Imbalanced Learning, Faithfulness, and Counterfactuals

TabSCM demonstrates robust performance in minority-class upsampling and imbalanced learning scenarios. By leveraging causal conditionals and sampling from generative mechanisms conditioned on parent sets, TabSCM restores fairness (low FNR/FPR) and recovers trust metrics comparable to those on balanced data, significantly outperforming heuristic oversampling (e.g., SMOTE, ADASYN) and other baselines.

Figure 5: False Negative/Positive Rate for synthetic upsampling; TabSCM restores fairness in highly imbalanced regimes.

In higher-order structure preservation, TabSCM achieves near-diffusion-model-level performance in $\alpha$-precision and $\beta$-recall, indicating that its causal decomposition does not sacrifice joint distribution fidelity. It also demonstrates top-level indistinguishability to trained C2ST detectors.

Interpretability and Mechanism-Auditing

The explicit factorization of the joint distribution allows forensic inspection, mechanism-level explanation, and stress testing. Comparison of SHAP attributions for the same real/test set, when training on either real or TabSCM-synthesized data, confirms strong alignment, highlighting the preservation of feature importances and real-world mechanisms.

Figure 6: SHAP value agreement between models trained on real versus TabSCM-generated synthetic data.

Figure 7: Mean absolute SHAP values for learned structural assignments show TabSCM recovers domain-consistent mechanisms.

Structural assignments can be independently interpreted and directly intervened upon, supporting counterfactual analysis and policy simulation at fine granularity. TabSCM generates plausible counterfactual examples with realistic attribute distributions, in contrast to predictor-driven recourse algorithms that may produce less plausible or semantically nonsensical counterfactuals under constraints.

Figure 8: Marginal distributions for free attributes in counterfactual examples generated by DiCE (model-agnostic) and TabSCM (mechanism-based).

Practical and Theoretical Implications

Integrating SCMs into tabular data synthesis marks a substantive methodological advancement by merging the transparency and modularity of classical structural modeling with the expressivity and flexibility of modern score-based diffusion and ensemble methods. Practically, TabSCM addresses regulatory, auditing, and fairness requirements in sensitive application domains by providing inspection-ready, interpretable data generation, native support for interventions, and facilitation of robust policy scenario analysis. Its modular design enables efficient resource scaling and rapid iteration over heterogeneous data types. Theoretically, this work demonstrates that explicit causal factorization can yield competitive or superior fidelity and utility, and can be computationally advantageous compared to monolithic deep neural synthesis.

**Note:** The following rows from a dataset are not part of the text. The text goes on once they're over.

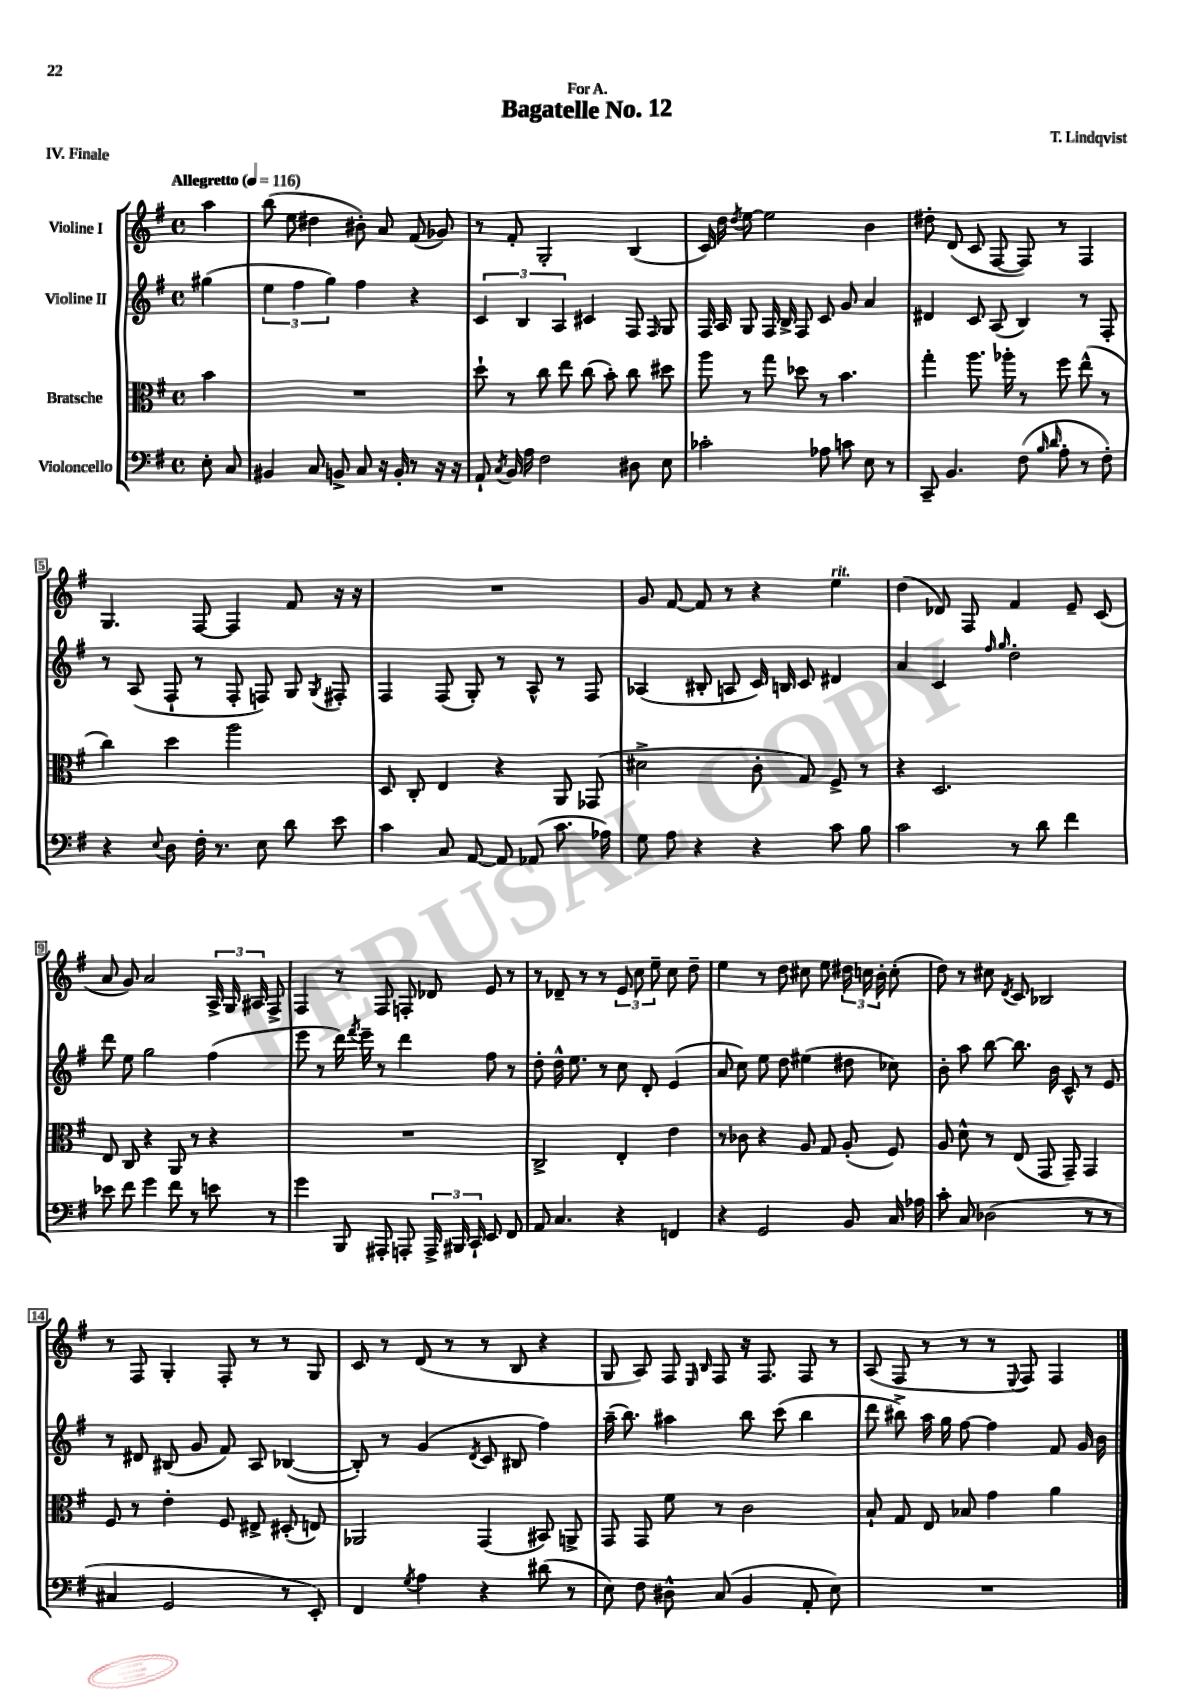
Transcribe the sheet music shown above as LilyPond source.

\header { title = "Bagatelle No. 12" composer = "T. Lindqvist" dedication = "For A." piece = "IV. Finale" }
<<
\new StaffGroup <<
\new Staff = "s0" \with { instrumentName = "Violine I" } {
    \clef treble \key g \major \defaultTimeSignature \time 4/4 \partial 4 \tempo "Allegretto" 4 = 116
    \autoBeamOff a''4 |
    b''8( e''8 dis''4 bis'8-.) a'8 fis'8( ges'8) |
    r8 fis'8-. g2-. b4( |
    c'16) d''16 \acciaccatura { d''8 } e''8~ e''2 b'4 |
    dis''8-. d'8( c'8 fis8~ fis8) r8 fis4 |
    g4. fis8~ fis4 fis'8 r16 r16 |
    R1 |
    g'8 fis'8~ fis'8 r8 r4 e''4^\markup { \italic "rit." } |
    d''4( des'8) fis8 fis'4 e'8-- c'8( |
    a'8 g'8) a'2 \tuplet 3/2 { a16-> g16 ais16 } fis8-> |
    fis4 r8 fis8 f8-. des'8 e'8 r8 |
    r8 des'8-- r8 r8 \tuplet 3/2 { e'8 c''8 e''8-- } c''8 d''8-- |
    e''4 r8 d''8 cis''8 e''8 \tuplet 3/2 { dis''16 c''16 b'16-. } c''8-.( |
    d''8) r8 cis''8 \acciaccatura { d'8 } c'8 bes2 |
    r8 fis8 g4-. fis8-. r8 r8 g8 |
    c'8 r8 d'8( r8 r8 b8 r4 |
    g8 a8) fis8 \grace { e16 b16 } fis8 r16 fis8. fis8 r8 |
    a8( fis8 r8 r8 r8 \appoggiatura { e8 } fis8) fis4 \bar "|." |
}
\new Staff = "s1" \with { instrumentName = "Violine II" } {
    \clef treble \key g \major \defaultTimeSignature \time 4/4 \partial 4
    \autoBeamOff gis''4( |
    \tuplet 3/2 { e''4 fis''4 g''4) } fis''4 r4 |
    \tuplet 3/2 { c'4 b4 a4 } cis'4 fis8 \grace { fis16 } g8 |
    fis16 a16 g8 fis16 b16-> fis8 c'8 g'8 a'4 |
    dis'4 c'8 a8( b4) r8 fis8-. |
    r8 a8( fis8-! r8 fis8-. f8) g8 \acciaccatura { g8 } fis8-. |
    fis4 fis8( g8-.) r8 a8-^ r8 fis8 |
    aes4( bis8-. a8 c'16) b16 c'8 dis'4 |
    a'4 c'4 \grace { fis''16 g''16 } d''2-. |
    d'''8 e''8 g''2 fis''4( |
    e'''8 r8 d'''16) \acciaccatura { fis'''8 } e'''16-- r8 d'''4 fis''8 r8 |
    d''8-. d''16-^ e''8. r8 c''8 d'8-. e'4( |
    a'8 c''8) e''8 d''8 eis''4( dis''8 ces''8) |
    b'8-. a''8 b''8~ b''8. b'16 c'8-^ r8 e'8 |
    r8 dis'8 bis8( g'8 fis'8) a8 bes4~( |
    bes8-.) r8 g'4( \acciaccatura { d'8 } c'8 bis8 fis''4) |
    a''16--( b''8.) ais''4 b''8 c'''8( b''4 |
    d'''8 bis''8->) a''16 g''16 fis''8~ fis''4 fis'8 g'16 b'16 \bar "|." |
}
\new Staff = "s2" \with { instrumentName = "Bratsche" } {
    \clef alto \key g \major \defaultTimeSignature \time 4/4 \partial 4
    \autoBeamOff b'4 |
    R1 |
    d''8-! r8 c''8 e''8 c''8( b'8-.) c''8 dis''8 |
    a''8 r8 g''8 des''8 r8 b'4. |
    g''4-. a''8. aes''16-. r8 fis''8 e''8-^( r8 |
    c''4) d''4 a''2 |
    d8 c8-. e4 r4 a,8 ges,8( |
    dis'2-> c'8-. g8) fis8-> r8 |
    r4 d2. |
    e8 c8 r4 a,8 r8 r4 |
    R1 |
    c2-> e4-. e'4 |
    r8 ces'8 r4 a8 g8 a8-.( fis8) |
    a8 d'8-^ r8 e8( g,8 g,8--) g,4 |
    fis8 r8 e'4-. fis8 eis8-> dis8-.( e8) |
    aes,2 g,4( bis,8) a,8-> |
    g,8 g,8 fis'8 r8 c'2 |
    b8-! g8 e8 bes8 g'4 a'4 \bar "|." |
}
\new Staff = "s3" \with { instrumentName = "Violoncello" } {
    \clef bass \key g \major \defaultTimeSignature \time 4/4 \partial 4
    \autoBeamOff e8-. c8 |
    bis,4 c8 b,8-> c8 r16 b,16-. r8 r16 r16 |
    a,8-! \acciaccatura { c8 } b,16 a16 fis2 dis8 e8 |
    ces'2-. aes8 c'8 e8 r8 |
    c,8-- b,4. fis8( \grace { b16 d'16 } a8-. r8 fis8-.) |
    r4 \appoggiatura { e8 } d8 fis16-. r8. e8 d'8 e'8 |
    c'4 c8 a,8~ a,8 aes,8( c'8. aes16) |
    g8 a8 r4 r4 c'8 b8 |
    c'2 r8 d'8 fis'4 |
    ees'8 fis'8 g'4 fis'8 r8 e'8 r8 |
    g'4 b,,8 ais,,8-. a,,8-. \tuplet 3/2 { a,,16-> bis,,16 c,16-! } e,8 fis,8 |
    a,8 c4. r4 f,4 |
    r4 g,2 b,8 c16 aes16 |
    c'8-. c8 des2( r8 r8 |
    cis4 g,2 r8 e,8-.) |
    fis,4 \acciaccatura { g8 } a4 r4 dis'8( r8 |
    e8) fis8 dis8-^ c8( b,4 a,8-. e8) |
    R1 \bar "|." |
}
>>
>>
\layout { \context { \Score \override BarNumber.stencil = #(make-stencil-boxer 0.1 0.3 ly:text-interface::print) } }
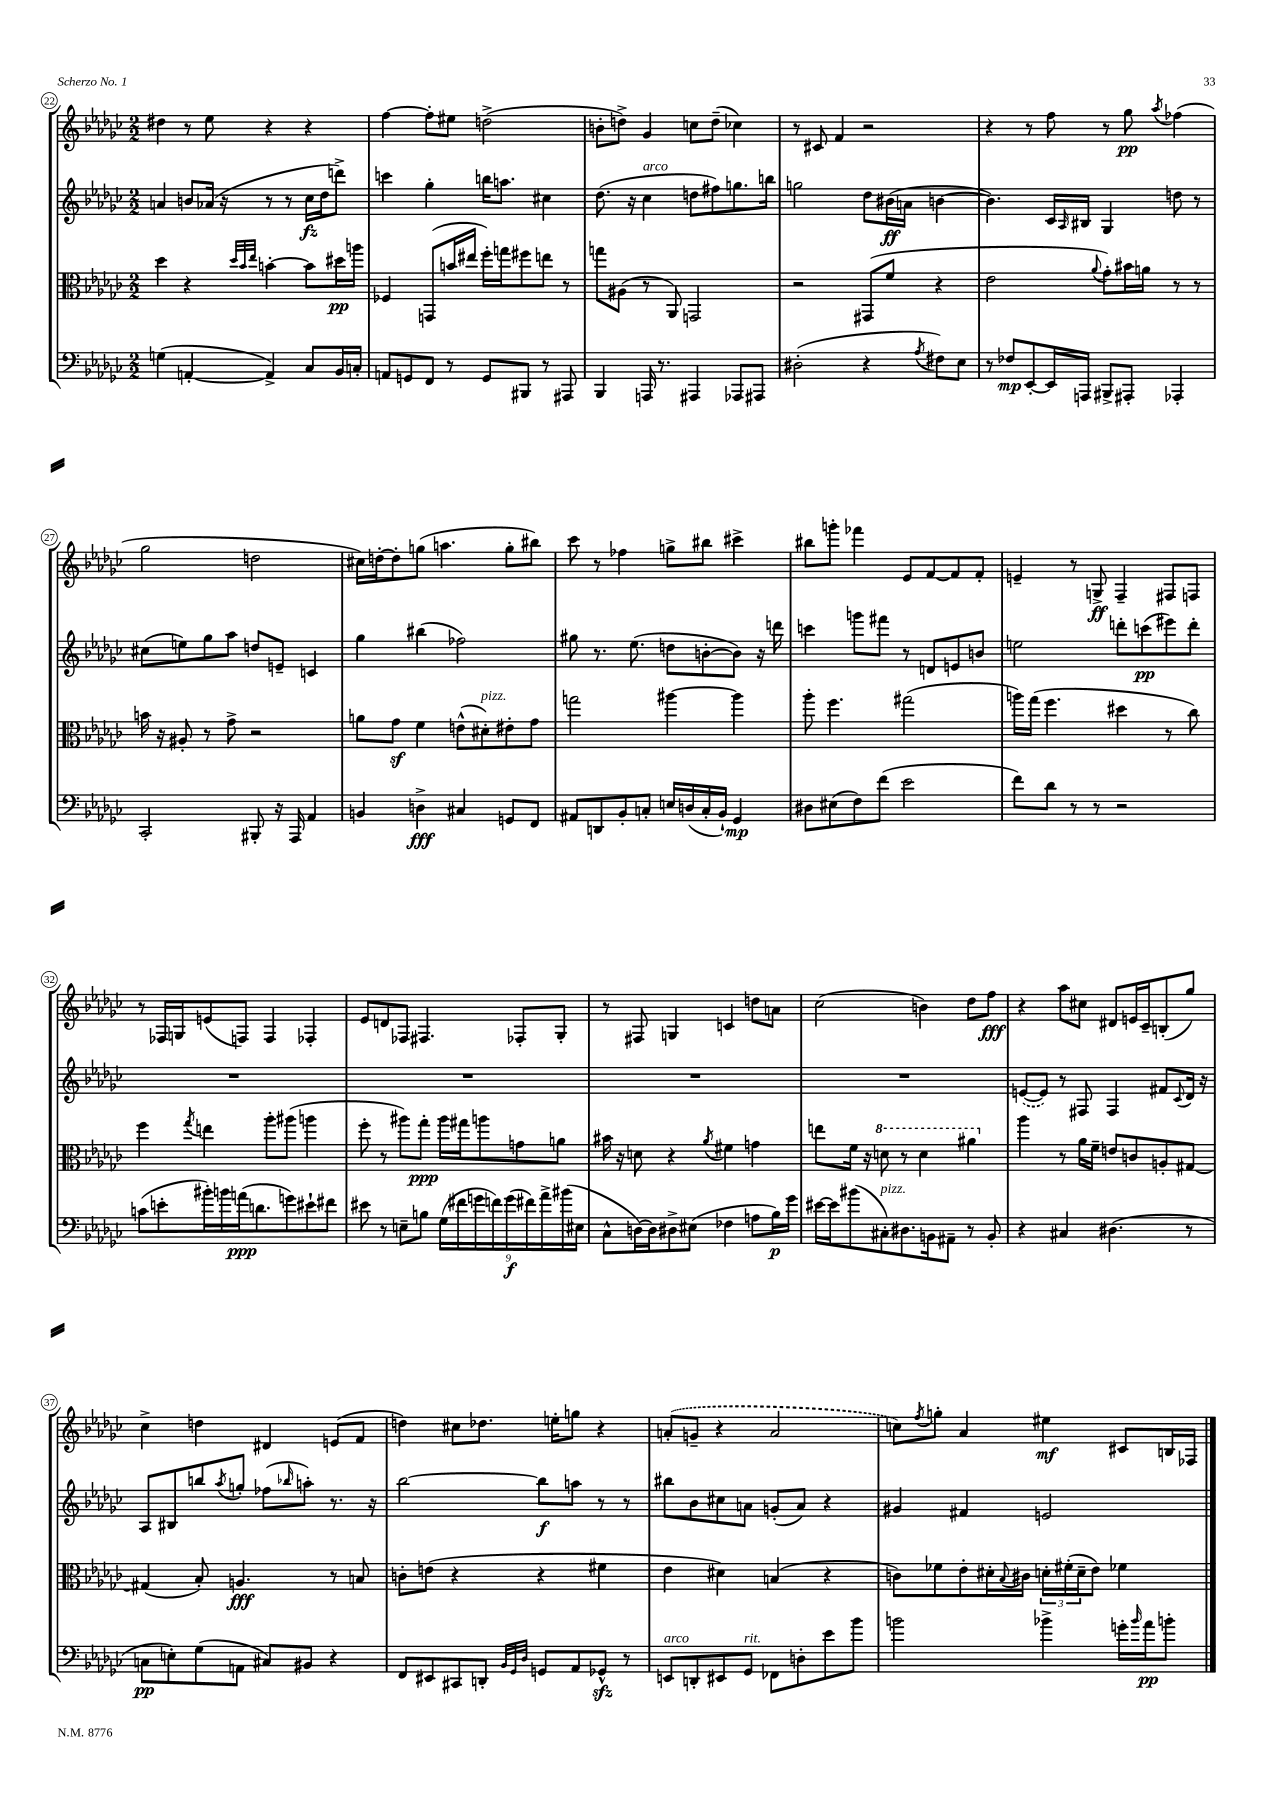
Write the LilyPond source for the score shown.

<<
\new StaffGroup <<
\new Staff = "s0" {
    \clef treble \key ges \major \numericTimeSignature \time 2/2
    dis''4 r8 ees''8 r4 r4 |
    f''4~ f''8-. eis''8 d''2->( |
    b'8-. d''8->) ges'4 c''8 d''8--( ces''4) |
    r8 cis'8 f'4 r2 |
    r4 r8 f''8 r8 ges''8\pp \acciaccatura { aes''8 } fes''4( |
    ges''2 d''2 |
    cis''16) d''16~-. d''8-. g''8( a''4. g''8-. bis''8) |
    ces'''8 r8 fes''4 g''8-> bis''8 cis'''4-> |
    bis''8 g'''8-. fes'''4 ees'8 f'8~ f'8 f'8-. |
    e'4-- r8 g8->\ff f4-- fis8 f8 |
    r8 fes16 g16 e'8( f8) f4 fes4-. |
    ees'8 d'8 fes8 fis4. fes8-. ges8-. |
    r8 fis8 g4 c'4 d''8 a'8 |
    ces''2( b'4) des''8 f''8\fff |
    r4 aes''8 cis''8 dis'8 e'16 ces'16-- b8-.( ges''8) |
    ces''4-> d''4 dis'4 e'8( f'8 |
    d''4) cis''8 des''8. e''16-. g''8 r4 |
    \once \slurDashed a'8-.( g'8-- r4 a'2 |
    c''8) \acciaccatura { f''8 } g''8-. aes'4 eis''4\mf cis'8 b16 fes16 \bar "|." |
}
\new Staff = "s1" {
    \clef treble \key ges \major \numericTimeSignature \time 2/2
    a'4 b'8 aes'16( r16 r8 r8 ces''16\fz des''16 d'''8->) |
    c'''4 ges''4-. b''16 a''8. cis''4 |
    des''8.( r16 ces''4^\markup { \italic "arco" } d''8 fis''8) g''8. b''16 |
    g''2 des''8 bis'16\ff( a'16 b'4~ |
    b'4.) ces'16 \grace { aes16 } bis16 ges4 d''8 r8 |
    cis''8( e''8) ges''8 aes''8 d''8 e'8-- c'4 |
    ges''4 bis''4( fes''2) |
    gis''8 r8. ees''8.( d''8 b'8~-. b'8) r16 d'''16 |
    c'''4 g'''8 fis'''8 r8 d'8 e'8 b'8 |
    e''2 d'''8-. c'''8\pp( eis'''8) d'''8-. |
    R1 |
    R1 |
    R1 |
    R1 |
    \once \slurDashed e'8~( e'8) r8 fis8 fis4 fis'8 \appoggiatura { ces'8 } des'16 r16 |
    aes8 bis8 b''8 \acciaccatura { aes''8 } g''8-. fes''8( \grace { bes''16 } a''8-.) r8. r16 |
    bes''2~ bes''8\f a''8 r8 r8 |
    bis''8 bes'8 cis''8 a'8 g'8-.( a'8) r4 |
    gis'4 fis'4 e'2 \bar "|." |
}
\new Staff = "s2" {
    \clef alto \key ges \major \numericTimeSignature \time 2/2
    des''4 r4 \grace { des''32 bes'32 ees''32 } b'4~-. b'8 dis''16\pp a''16 |
    fes4 g,8( b'16 eis''16 f''16-.) g''16 fis''8 e''8 r8 |
    g''8 ais8( r8 aes,8) g,2 |
    r2 gis,8( f'8 r4 |
    ees'2 \appoggiatura { aes'8 } ges'8-.) bis'16 a'16 r8 r8 |
    b'16 r16 ais8-. r8 ges'8-> r2 |
    a'8 ges'8\sf f'4 e'8-^( dis'8-.^\markup { \italic "pizz." }) eis'8-. ges'8 |
    g''2 ais''4~ ais''4 |
    aes''8-. f''4. gis''2( |
    a''16) ges''16( f''4. dis''4 r8 ces''8) |
    f''4 \acciaccatura { ges''8 } e''4 aes''8-. ais''8( a''4 |
    f''8-. r8 ais''8) ges''8-.\ppp ais''16 gis''16 a''8 g'8 a'8 |
    bis'16 r16 d'8 r4 \acciaccatura { aes'8 } fis'4 g'4 |
    e''8 f'16 r16 \ottava #1 d''8 r8 d''4 ais''4 \ottava #0 |
    aes''4 r8 aes'16 f'16-- e'8 c'8 a8-. gis8~ |
    gis4( bes8-.) a4.\fff r8 b8 |
    c'8-. e'8( r4 r4 fis'4 |
    ees'4 dis'4) b4( r4 |
    c'8) fes'8 ees'8-. dis'16-. \appoggiatura { bes8 } cis'16 \tuplet 3/2 { d'16-. fis'16-.( d'16-- } ees'8) fes'4 \bar "|." |
}
\new Staff = "s3" {
    \clef bass \key ges \major \numericTimeSignature \time 2/2
    g4( a,4~-. a,4->) ces8 bes,16 c16-. |
    a,8 g,8 f,8 r8 g,8 bis,,8 r8 ais,,8 |
    bes,,4 a,,16 r8. ais,,4 aes,,8 ais,,8 |
    dis2-.( r4 \acciaccatura { aes8 } fis8) ees8 |
    r8 fes8\mp ees,8~-. ees,16 a,,16 bis,,8-> ais,,8-. aes,,4-. |
    ces,2-. bis,,8-. r16 aes,,16 aes,4 |
    b,4 d4->\fff cis4 g,8 f,8 |
    ais,8 d,8 bes,8-. c8-. e16 d16( c16-. bes,16-!) ges,4\mp |
    dis8 eis8( f8) f'8( ees'2 |
    f'8) des'8 r8 r8 r2 |
    c'8( e'8-. bis'16-.) b'16 a'16\ppp( d'8. g'8) eis'8-! fis'8 |
    eis'8 r8 e8-- b8 \tuplet 9/8 { ges16( fis'16 g'16 f'16) g'16\f( fis'16) aes'16-> bis'16( eis16 } |
    ces8-^ d16~) d16 dis8-> eis8( fes4 a8 bes16\p) ges'16 |
    eis'16~ eis'16 bis'8( cis8-.^\markup { \italic "pizz." }) dis8. b,16 ais,8-- r8 b,8-. |
    r4 cis4 dis4.( r8 |
    c8\pp e8-.) ges8( a,8 cis8) bis,8 r4 |
    f,8 eis,8 cis,8 d,8-. \grace { bes,32 ges,32 des32 } g,8 aes,8 ges,8-^\sfz r8 |
    e,8^\markup { \italic "arco" } d,8-. eis,8 ges,8^\markup { \italic "rit." } fes,8 d8-. ees'8 bes'8 |
    b'2 bes'4-> g'16-. \grace { bes'16 } aes'16\pp b'8-. \bar "|." |
}
>>
>>
\layout { \context { \Score currentBarNumber = #22 \override BarNumber.stencil = #(make-stencil-circler 0.1 0.3 ly:text-interface::print) } }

TabSCM's explicit mechanisms unlock extensions in fairness-aware data generation, transparent data debugging, and simulation-based counterfactual explainability. The framework is immediately extensible to more sophisticated causal discovery and refitting approaches (e.g., inclusion of latent confounders, time-dependent or hierarchical models). Furthermore, as regulatory frameworks (such as the EU AI Act) begin to require explainable synthetic data for high-stakes applications, TabSCM provides an actionable architecture template.

Conclusion

TabSCM establishes a new practical standard for causally-sound, statistically faithful, and auditable tabular synthetic data generation. It shows that hybrid diffusion-ensemble conditional assignments within an SCM framework enable strong utility, low privacy risk, rapid sample generation, and robust fair counterfactual modeling. By making the data-generating process transparent, modular, and intervention-ready, TabSCM is positioned as a foundational architecture for future practical and responsible synthetic data workflows.